What safeguards are in place? Basically to get that information into the registry for 

all the frontier models that want to participate in your economy.

So if this is the US, it would be in the US economy.

And I like to think of this as a seed crystal for growing an agency,

agency expertise for figuring out what it is we might need to do next.

So one of the things that I think is just, well,

quite stunning about where we are on the regulatory front is the fact that our governments don't have 

visibility into what's being built. And it, you have to be inside a company to know what,

what thing, you know, what was the actual training data, what were the methods,

what's the size? What do we know about it? Anybody who's inside the company?

I don't know how many people inside know the full picture,

but this is the idea that no, our government should have that information.

It shouldn't be out on the internet, it should be confidential disclosure just to the,

to the agency. But my hope is also that gives you an opportunity to,

to build some expertise. And then we can be discovering what are the 

additional requirements that we might need to impose?

Like straight off the bat everybody talks about it,

but you don't have a mechanism to implement the idea.

You have prohibited uses and prohibited users.

Like you can't sell it to North Korea or you can't sell it to the same type of entities

you can't make loans to. Criminal, criminal enterprises, cybercrime groups and so on.

We could, evolving ideas about requirements on size or data, methods, required tests that need to be put in place.

And initially, we can just be establishing requirements like you say, you have to register anything over and in,

in the proposal, I think we said, like you have to register models GPT-4 and above or above GPT-4.

I know that scale is not always going to be the size of models,

not always going to be directly related to capabilities,

but that's something that you can evolve.
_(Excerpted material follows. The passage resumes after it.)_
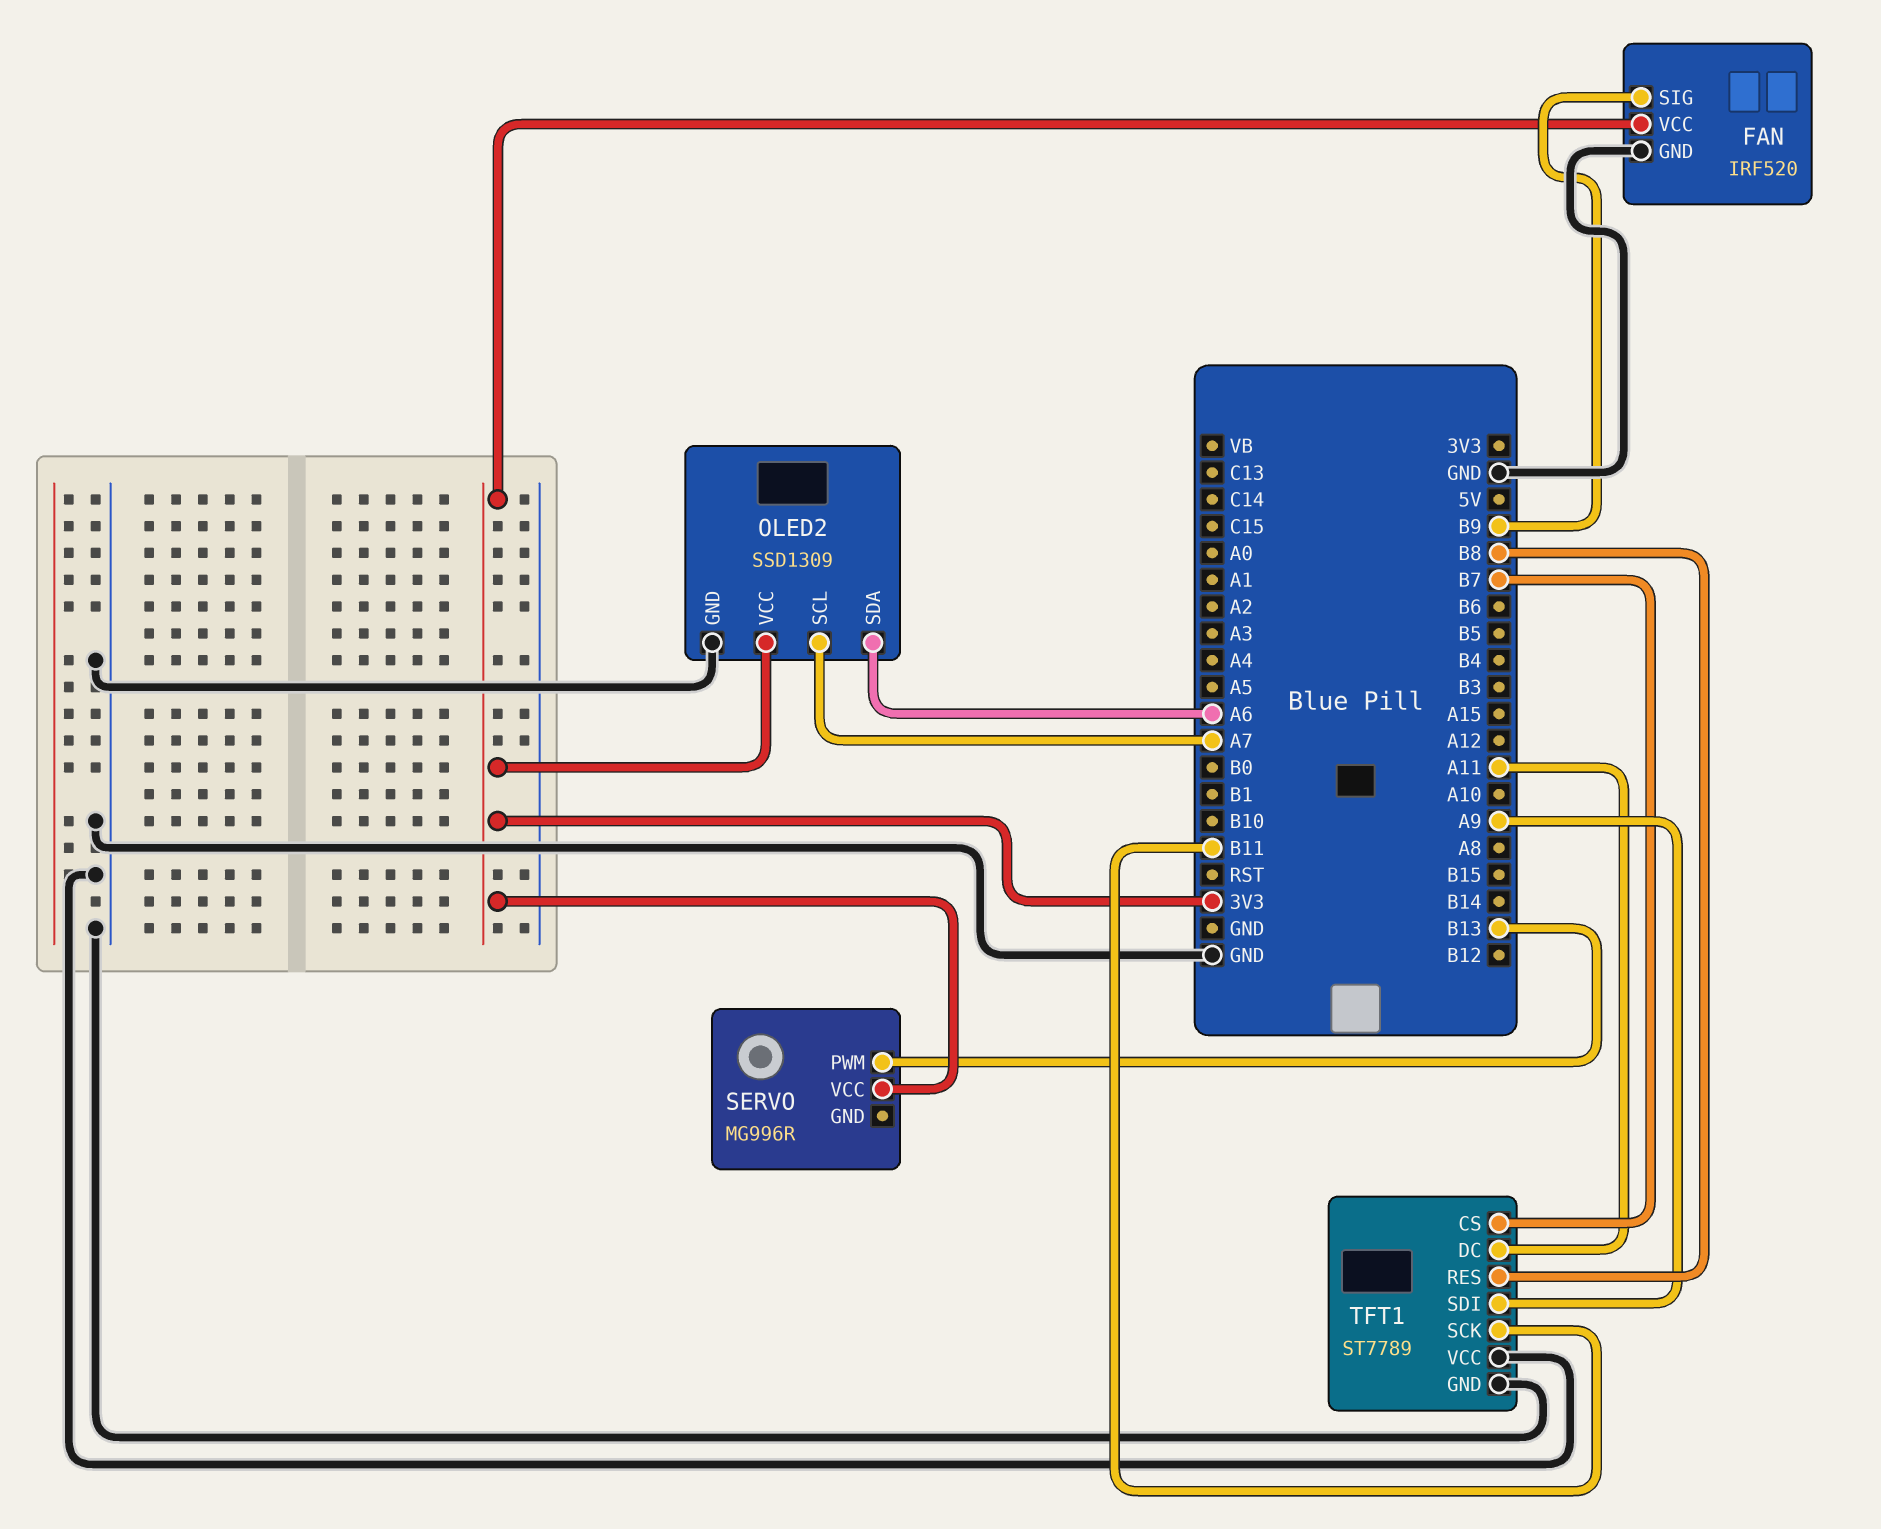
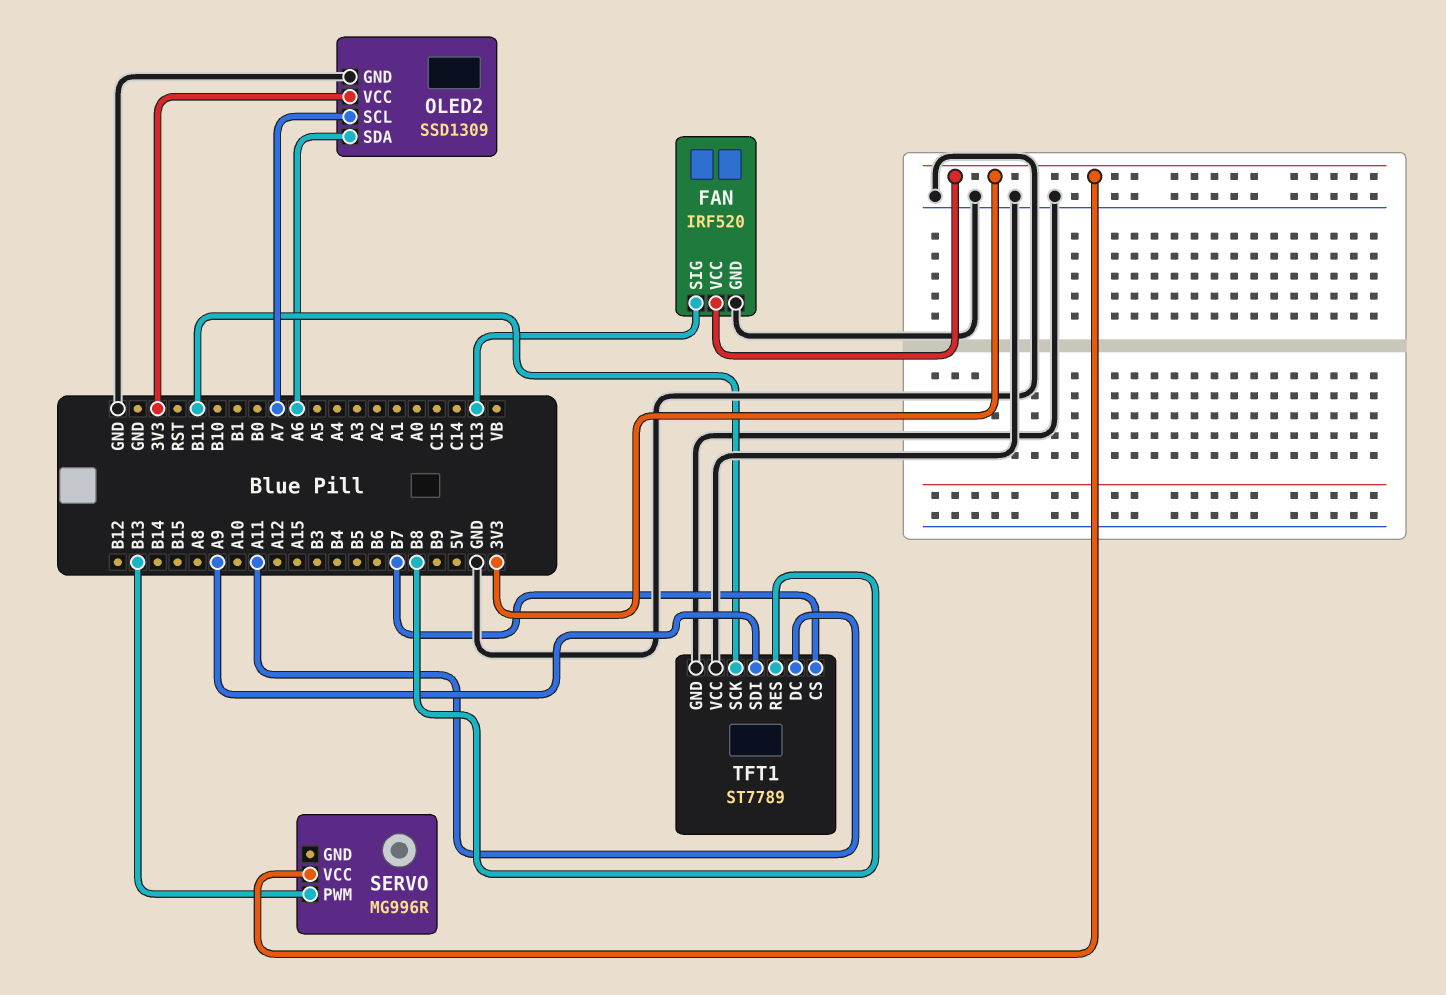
FAN pin SIG: B9 -> C13

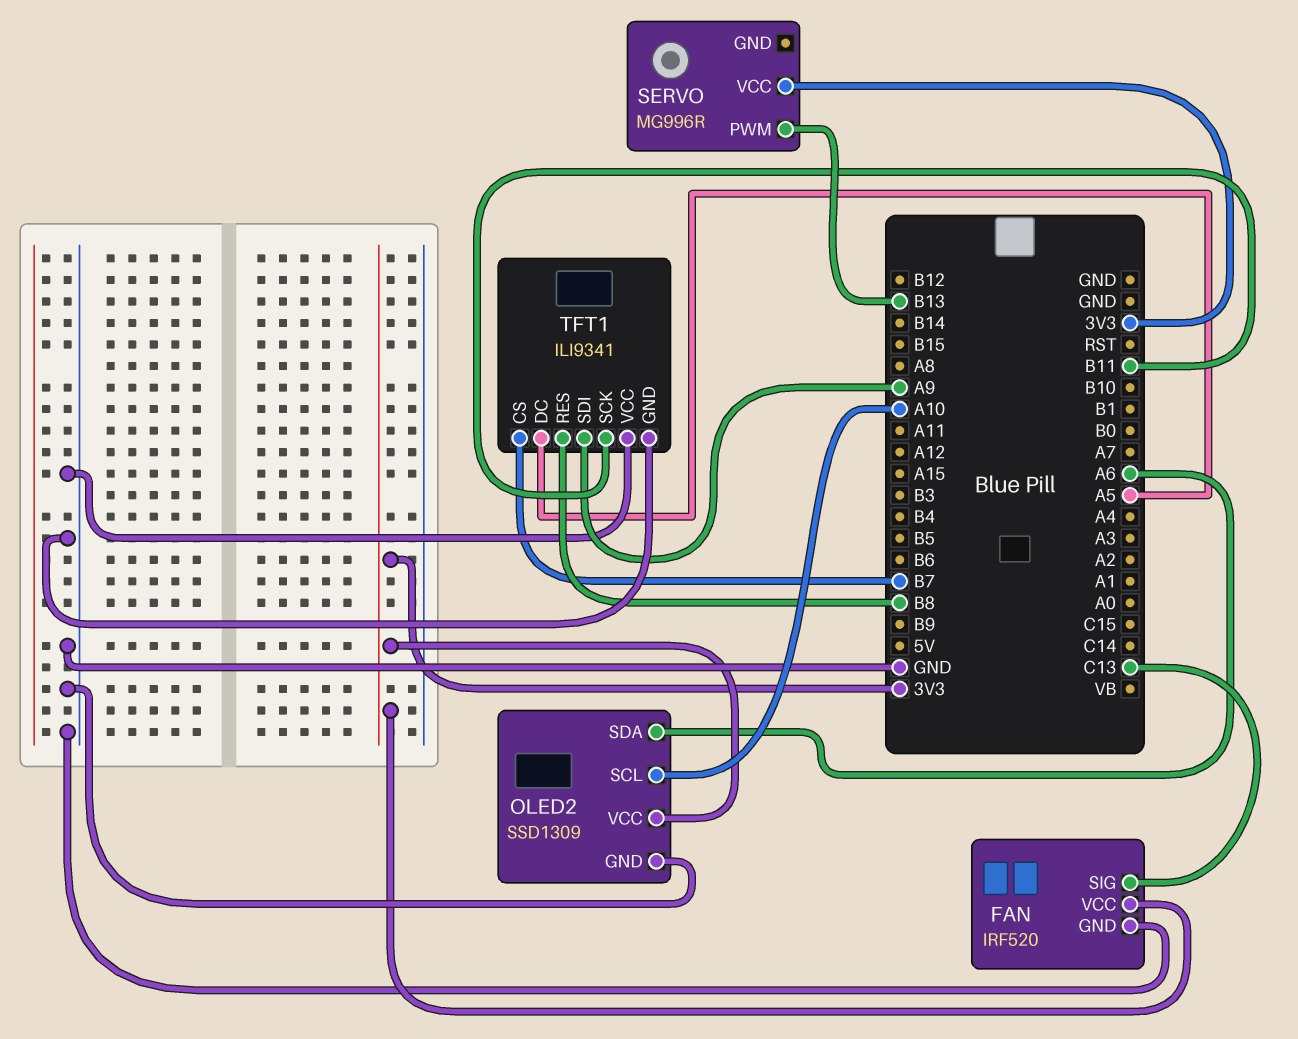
OLED2 pin SCL: A7 -> A10
TFT1: ST7789 -> ILI9341
TFT1 pin DC: A11 -> A5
And interested in the EU AI Act does do 

that. So that gets us to evolving licensing requirements. And this is sort of in,

in answer to Yoshua's question: how is this different from a licensing regime?

This evolves to a licensing regime. A licensing regime says there are things you have to do,

like run this test. As a registration regime, it's just tell us about who you are and that as you add requirements say,

well, you have to have done these kinds of tests or you have to use these kind of methods or you have to show us these

kinds of proofs that's evolving to a licensing requirement. This is actually something that is a tool that we can imagine.

We have global markets, countries that want their companies or international companies to have access to global markets.

You can have the same requirement, right? If you want to sell the services of the model.

we probably have to develop something for selling the products that are built on the basis of the 

model as well. That can be a step just like we have requirements that we established through the WTO

about what kinds of products are allowed into, into the market.

So that gives you an opportunity for global reach and again,

it gives you a lever. I mean, if you're thinking about this as an economic incentive to build,

then your capacity is to say, well, we can't have access to the global market unless you registered,

unless you and then we've evolved our standards in there. So yes,

people will try to cheat. Black markets and criminals exist all over the place,

but you at least want to have something in place that allows you to activate criminal enforcement,

which we currently do not because it's not illegal to do anything with a frontier model.

You choke off legitimate investors from this and you hopefully we'll get some technical work done

on how we would build not-as-hackable systems of digital proof.

I'm goanna stop. Let's see. I'm just going to say that elements of this are in the executive order and the EU AI Act but

not the, not the legality part of it.

And as Adam mentioned on yesterday, this mandatory registration scheme

is one of the recommendations that came out of our Ditchley meetings.